• **TUGAS TERTULIS**
Lanjutkan teks tentang pengalaman atma di alam mrtya loka, mulai setelah kalimat terakhirnya.

• **TEKS BACAAN**
>>>
Tidak seperti dalam masa kehidupan manusia, dalam alam mrtya loka ini ada kesulitan yang amat sangat di dalam menyatukan pikiran [fokus atau konsentrasi]. Tanpa tubuh fisik yang menjadi penghalang, maka pikiran akan demikian bebasnya. Pikiran sangat rentan akan perubahan dan atma akan terombang-ambing kesana kemari oleh arus karma dan samskara seperti layangan putus dihembus angin. Terutama jika kita tidak bersadhana, melaksanakan dharma dan berlatih sebelumnya dalam masa kehidupan. Coba ingat ketika anda mengalami mimpi buruk, betapa sulitnya menyatukan pikiran. Betapa tidak berdaya dan lemahnya kita di dalam mimpi tersebut. Dan di alam mrtya loka ini lebih sulit lagi untuk menyatukan pikiran.

Samskara [kekuatan kecenderungan pikiran] dan karma merupakan faktor kunci yang sangat menentukan dari apa yang akan kita alami di dalam kematian. Atma pasti akan terpapar dengan apapun kebiasaan dan kecenderungan yang  telah dia biarkan tumbuh, berkembang dan mendominasi di dalam masa kehidupannya. Sedikit saja gangguan emosi dan perasaan bisa memberi dampak besar
pada diri kita dan dengan konsekuensi yang berbahaya. Ini disebabkan karena tidak adanya lagi badan fisik sebagai penghalang, maka apapun perasaan dan gejolak emosi yang kita rasakan di moment ini akan menjadi berkali-kali lipat.
<<<
• **DATA MENTAH**
>>>
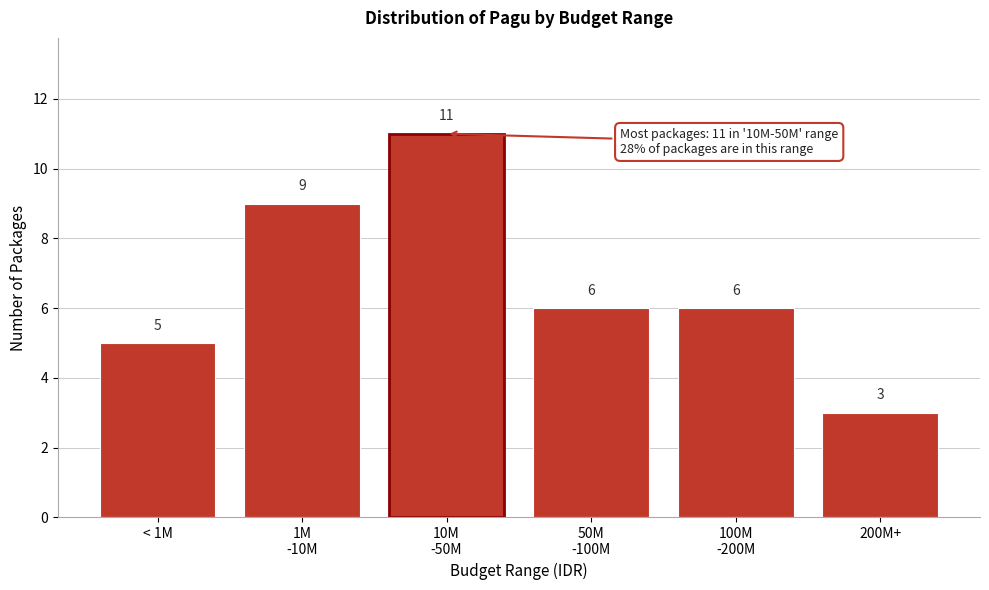

Reading left to right, transcribe all the data shown in this chart.

5	9	11	6	6	3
<<<
• **JAWABAN TERTULIS**
Misalnya sebuah contoh bila semasa kehidupan kita orangnya pemarah [mudah marah] maka itu akan menjadi potensi yang sangat berbahaya disini. Pengalaman ini bisa menjadi pengalaman yang sangat menyiksa, kalau perasaan dan gejolak emosi kita tidak stabil. Kalau kita merasa marah, maka rasa marah ini akan berkali-kali lipat menyiksa pikiran kita. Kalau kita merasa sedih, maka rasa sedih ini akan berkali-kali lipat menyiksa pikiran kita. Kalau kita merasa takut, maka rasa takut ini akan berkali-kali lipat menyiksa pikiran kita. Kalau kita merasa malu, maka rasa malu ini akan berkali-kali lipat menyiksa pikiran kita.

Kalau kita punya nafsu seks yang tidak terkontrol atau sangat peka terhadap sensualitas tubuh lawan jenis, maka hasrat itu akan berkali-kali lipat menyiksa pikiran kita. Seperti pecandu narkoba yang mengalami sakau. Kalau kitademikian sayang dengan harta atau barang-barang milik kita, maka kerinduan harta atau barang-barang tersebut itu akan berkali-kali lipat menyiksa pikiran kita. Karena sepenuhnya digerakkan oleh kekuatan pikiran, atma tidak dapat diam dan tidak henti-hentinya bergerak. Semakin liar pikiran seseorang semasa hidupnya, maka semakin liarlah perjalanan atma di alam ini. Jika kita tidak memeriksa kebiasaan dan kecenderungan dalam kehidupan kita sekarang juga, maka dalam perjalanan atma di mrtya loka [dimensi halus alam marcapada] ini kita akan menjadi korbannya tanpa daya.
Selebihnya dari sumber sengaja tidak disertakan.